In summary, the recipe to differentiate residual gas from commercial gas is no different from the recipe we use to differentiate rock types using seismic data. We should keep in mind that seismic interpreters should not work in isolation from other disciplines and data, and the final goal is to reduce risk for the asset. Having said this, here is a checklist:

  • Understand the geologic context: Where does the gas come from? What are the trapping mechanisms?
  • Acquire the data needed to extract density-related attributes: long offsets PP data or PS converted waves data.
  • Identify gas-water contacts from well data.
  • Detect the gas first: make sure the seismic anomalies are gas related.
  • Estimate density or density related attributes.
  • Rank amplitude anomalies based on density (or gas saturation).
  • Use interval attributes (from prestack inversion or spectral decomposition) instead of raw amplitudes).

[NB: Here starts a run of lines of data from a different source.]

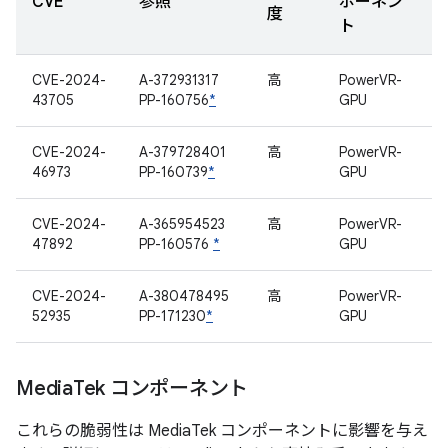
CVE
参照
ポーネン
度
ト
CVE-2024-
A-372931317
高
PowerVR-
43705
PP-160756
*
GPU
CVE-2024-
A-379728401
高
PowerVR-
46973
PP-160739
*
GPU
CVE-2024-
A-365954523
高
PowerVR-
47892
PP-160576
*
GPU
CVE-2024-
A-380478495
高
PowerVR-
52935
PP-171230
*
GPU
Media
Tek コンポーネント
これらの脆弱性は MediaTek コンポーネントに影響を与え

  • Calibrate seismic attributes with gas saturation from petrophysical evaluations in a sufficient number of wells. Local, careful analyses of inversion results with log data can go a long way in reducing risk. Probabilistic facies mapping can be helpful at this stage after commercial and residual gas facies have been identified at well locations.
  • Interpret faults in the seismic data.
  • Model fault juxtaposition and use geomechanics concepts and data to assess fault conductivity and compartmentalization.
  • Rank possible gas traps based on potential for fluid conductivity of surrounding faults.
  • Use CSEM data to assess gas saturation. Enhance the resolution of CSEM results by incorporating the structure interpreted from seismic data. Model different resistivity scenarios to help explain observations.
  • Make sure all interpretations are consistent among data types and disciplines.

Acknowledgments: This write-up benefited from conversations with Juan-Mauricio Florez and Malcolm Lansley. Thanks also to Satinder Chopra for asking me to put these ideas together.